L'esperto risponde

19 aprile 2019
Categorie: Autotrasportatori > Varie

Regime agevolato autotrasportatori: la data di emissione della fattura

Autore: Pasquale Pirone
esperto risponde dubbio domanda
Domanda – Quali sono i tempi di emissione e con che data va emessa la fattura relativa all’agevolazione prevista dall’art. 74 comma 4 DPR 633/72 per gli autotrasportatori?

Risposta– Ai sensi del comma 4 art. 74 DPR 633/1972Non si applicano le disposizioni di cui all'articolo 33 per le liquidazioni ed i versamenti trimestrali effettuati dagli esercenti impianti di distribuzione di carburante per uso di autotrazione e dagli autotrasportatori iscritti nell'albo sopra indicato, nonché per le liquidazioni ed i versamenti trimestrali disposti con decreti del Ministro delle finanze, emanati a norma dell'articolo 73, primo comma, lettera e), e del primo periodo del presente comma. Per le prestazioni di servizi degli autotrasportatori indicati nel periodo precedente, effettuate nei confronti del medesimo committente, può essere emessa, nel rispetto del termine di cui all'articolo 21, quarto comma, primo periodo, una sola fattura per più operazioni di ciascun trimestre solare.

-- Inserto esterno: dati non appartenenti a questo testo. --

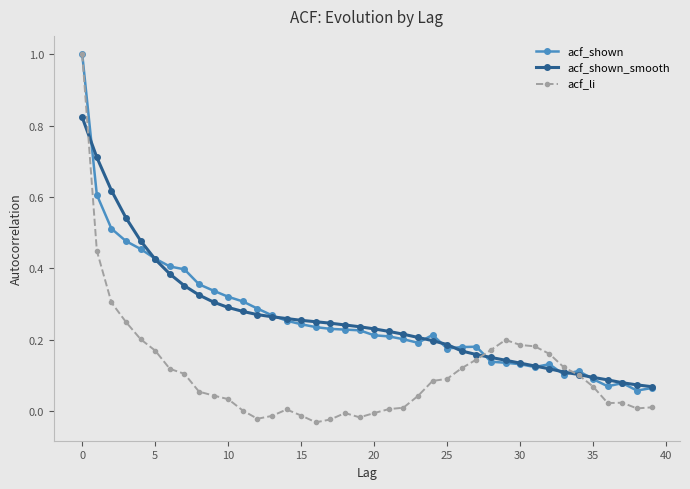

Count the number of categories in the chart.

40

In deroga a quanto disposto dall'articolo 23, primo comma, le fatture emesse per le prestazioni di servizi dei suddetti autotrasportatori possono essere comunque annotate entro il trimestre solare successivo a quello di emissione”.

Tali disposizioni rimangono in essere nonostante l’avvento dell’obbligo generalizzato di fatturazione elettronica decorrente dal 1° gennaio di quest’anno. Si ricorda inoltre che ai fini della presente disposizione legislativa per autotrasportatori devono intendersi i soggetti iscritti all’albo di cui alla Legge n. 298/1974.

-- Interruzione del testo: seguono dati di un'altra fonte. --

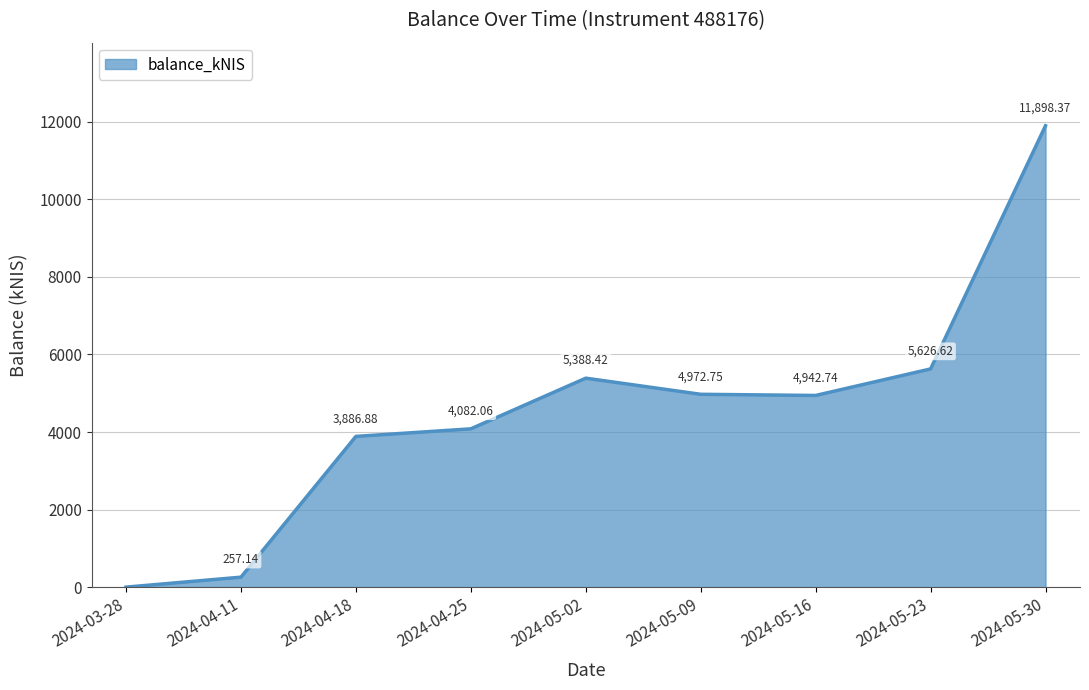

What is the difference between the values at 2024-05-30 and 2024-04-11?

11641.2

Sulla base della menzionata norma, è prevista, per tali soggetti la facoltà, per le sole prestazioni di trasporto e accessorie effettuate nei confronti di uno stesso committente, di emettere una sola fattura per ogni trimestre solare comprendente tutte le prestazioni effettuate nel periodo, e di rimandare la registrazione delle fatture emesse al trimestre successivo a quello di emissione (e conseguente differimento della partecipazione dell’IVA sulle vendite alla liquidazione del trimestre successivo).

Venendo al suo quesito, come si evince espressamente dalla norma, la fattura va emessa nel rispetto del termine di cui all'articolo 21 dello stesso DPR 633/1972. Ai sensi di quest’ultimo (nella sua formulazione attuale) la fattura va emessa al momento dell’effettuazione dell’operazione. Nel caso del trasporto, ci si trova di fronte ad una prestazione di sevizi, e in tal caso, l’operazione si intende effettuata al momento del pagamento del corrispettivo. Ne consegue che, in applicazione dell’art. 74 comma 4 DPR 633/1972, è possibile emettere una fattura per più trasporti di uno stesso trimestre solare compiute verso lo stesso committente fatto salvo il rispetto del momento del pagamento. La fattura non va emessa oltre tale termine e potrà comprendere anche prestazioni di trasporto non ancora pagate. Si consideri, ad esempio, il caso di un autotrasportatore che con riferimento al I° trimestre 2019 ha effettuato i seguenti trasporti nei confronti di uno stesso committente:
  • 13/01 – 2.000 euro
  • 15/02 – 3.000 euro
  • 18/03 – 2.500 euro

In data 21 marzo 2019, il committente paga il trasporto del 15/02. In tal caso la fattura andrà emessa il 21 marzo e potrà comprendere anche le prestazioni non ancora pagate del 13/01 e del 18/03. La fattura riepilogativa del trimestre, ad ogni modo, potrà essere emessa anche per i trasporti già eseguiti e non ancora pagati.

Si ricorda, infine, che dal 1° luglio 2019 la nuova formulazione del comma 4 art. 21 DPR 633/1972 prevede che la fattura va emessa entro 10 giorni dall'effettuazione dell'operazione (salvo che diventi definitiva la proposta di legge inclusa nel c.d. “decreto semplificazioni” che innalzerebbe il citato termina da 10 a 15 giorni).